While only 2,002 incidents of abduction were recorded all through the previous year, the new report put the mid-year incidents in the subsisting year at 3,016, supporting claims of analysts that kidnapping had become a multimillion Naira industry in the country.
In the current year, as revealed in the report, 366 persons were abducted in January; 808 in February; 600 in March; 407 in April; 489 in May, and 346 in June, which showed an uneven progression in the cases of abduction in 2021.
Also, in the previous year, 306 incidents of abduction were documented in January; 207 in February; 34 in March; 16 in April; 34 in May, and 18 in June, which revealed a sharp regression at the height of COVID-19 lockdown and restriction.
From 24 incidents in July 2020 after the ease of the lockdown, there was an unparalleled trigger in the frequency of abduction with 224 cases recorded in August; 209 in September; 166 in October; 290 in November, and 411 in December.
In its 2020 report, Global Rights had claimed that Nigeria’s sub-national governments had lost confidence in the capacity of the federal government to provide security amid rising cases of mass atrocities that claimed 4,558 lives nationwide in 2020.
It had also claimed that the reported cases of mass atrocities in 2020 represented a 42.9 per cent increase above 3,188 incidents recorded nationwide in 2019, thereby making 2020 a brutal year for most Nigerians amid the outbreaks of COVID-19 and the eruption of #EndSARS protests
It had revealed that mass atrocities-related killings by region affected no fewer than 1527 (33.5 per cent) in the North-west with Katsina, the home state of President Muhammadu Buhari, recording second highest after Kaduna; 1508 (33.08 per cent) in the North-east, 685 (15.03 per cent) in the North-central, 443 (9.72 per cent) in the South-south, 231 (5.07 per cent) in the South-west and 162 (3.55 per cent) in the South-east
With the unprecedented cases of killing and abduction across the federation, a former Chief of Training, Operations, and Plans of the Nigerian Army, Maj. Gen. Ishola Williams observed that the federal “cannot eliminate crime, but can minimise it.”
In an interview with THISDAY on Friday night, Williams acknowledged that the frequency of violent killing and abduction had come down substantially in the South-west states following the inauguration of the Western Nigeria Security Network code-named Operation Amotekun.

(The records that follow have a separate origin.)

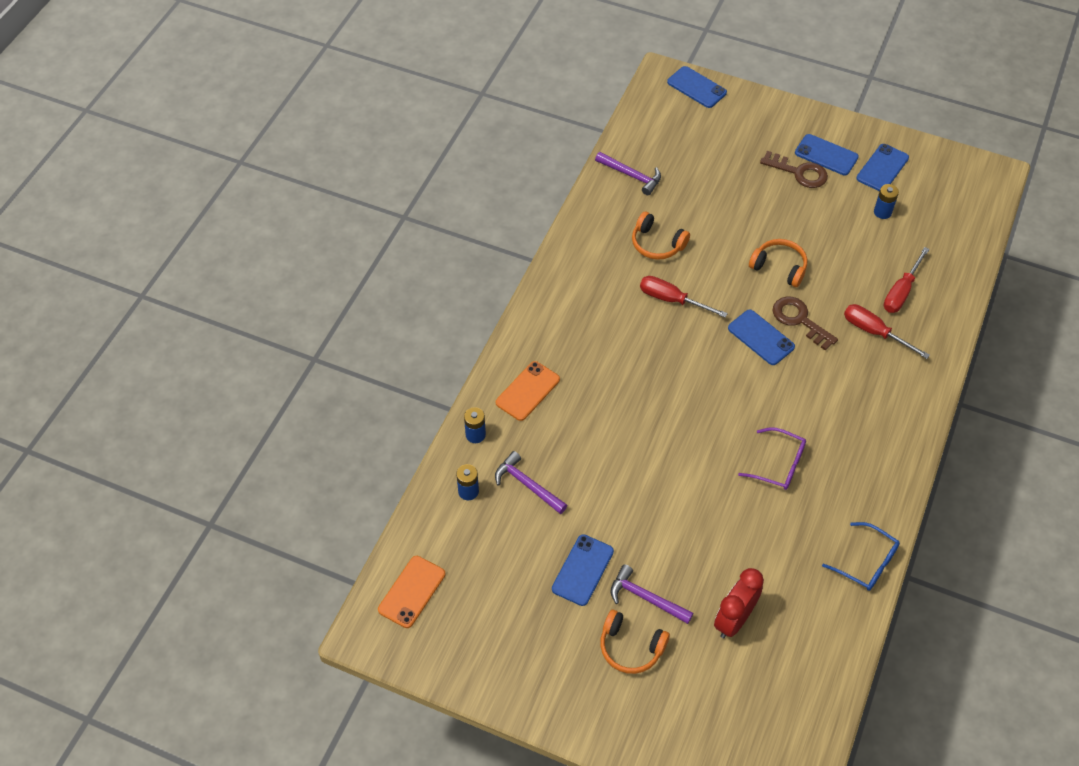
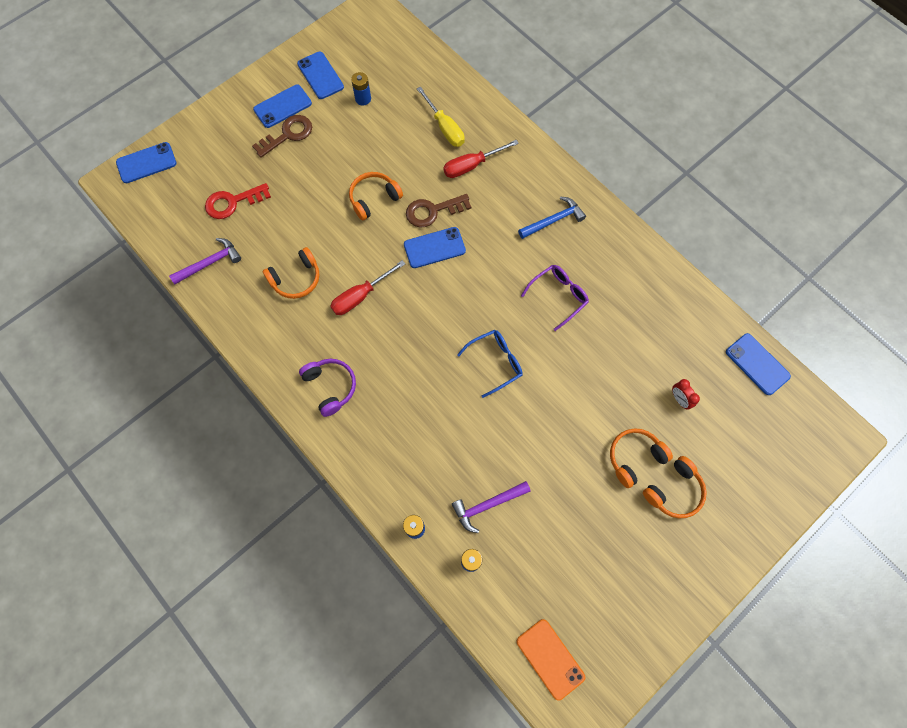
camera: 65 degrees left, 15 degrees up
(527, 391) = (392, 461): orange phone -> none
(570, 315) = (331, 387): none -> purple headphones
(582, 570) = (589, 496): blue phone -> blue phone (757, 364)
(646, 597) = (634, 457): purple hammer -> orange headphones
(700, 164) = (232, 202): none -> red key
(734, 620) = (679, 399): red clock -> red clock, size x0.54
(862, 428) = (553, 220): none -> blue hammer
(867, 563) = (669, 279): blue glasses -> blue glasses (495, 362)
(901, 292) = (445, 127): red screwdriver -> yellow screwdriver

The retired general argued that security challenges in the federation could only be addressed from the community level to the federal level, noting that the current policing system could no longer guarantee the safety of life and property.
Williams, therefore, challenged the northern governors to take a cue from their counterparts in the South and come up with a policing arrangement to address the rising incidence of banditry, criminality, and terrorism in the North at large.

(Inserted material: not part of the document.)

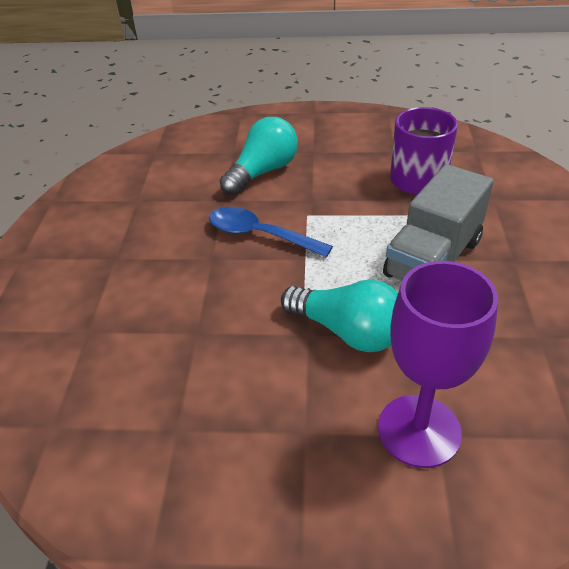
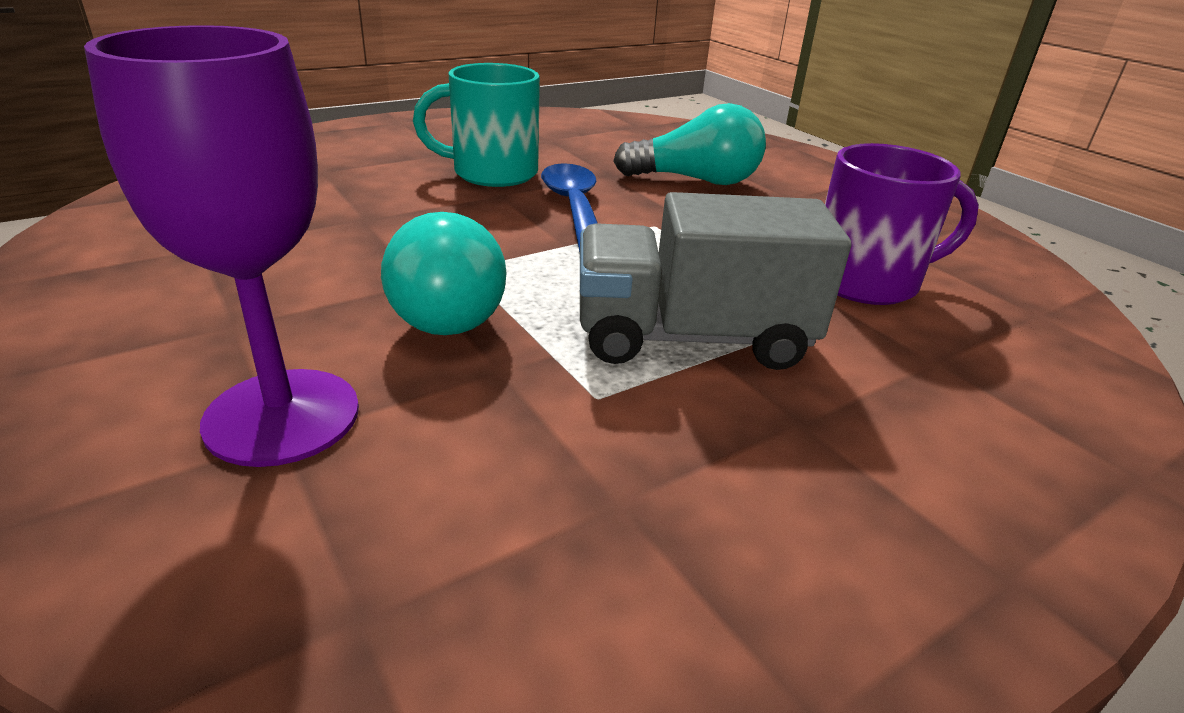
camera: 50 degrees right, 10 degrees down
(174, 248) = (492, 173): none -> turquoise mug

Also recommending how incidents of violent killings and abduction can be minimised in the country, President, White Ink Institute for Strategy Education and Research (WISER), Brig-Gen Saleh Bala first blamed the situation on the poor capacity of the governments to effectively provide security for the citizens.
Bala explained that the ethnic, religious, and regional agitations based on the strategy of subterfuge on government by ethnic irredentists posing as secessionists and freedom fighters had culminated in apathy amongst the people and with recourse to negating state power through violence.
He lamented that the rate of abduction in the northern region “has grown certainly with the new strategy of the mass abduction of villagers and school children. This is because the bandits have realised that such mass operation draws a higher premium than with single or fewer abducted individuals.
“All these are a result of poor government capacity in terms of manpower and operational resources to dominate the national terrain and effectively made it impregnable, difficult for criminal elements to enjoy the freedom of action.”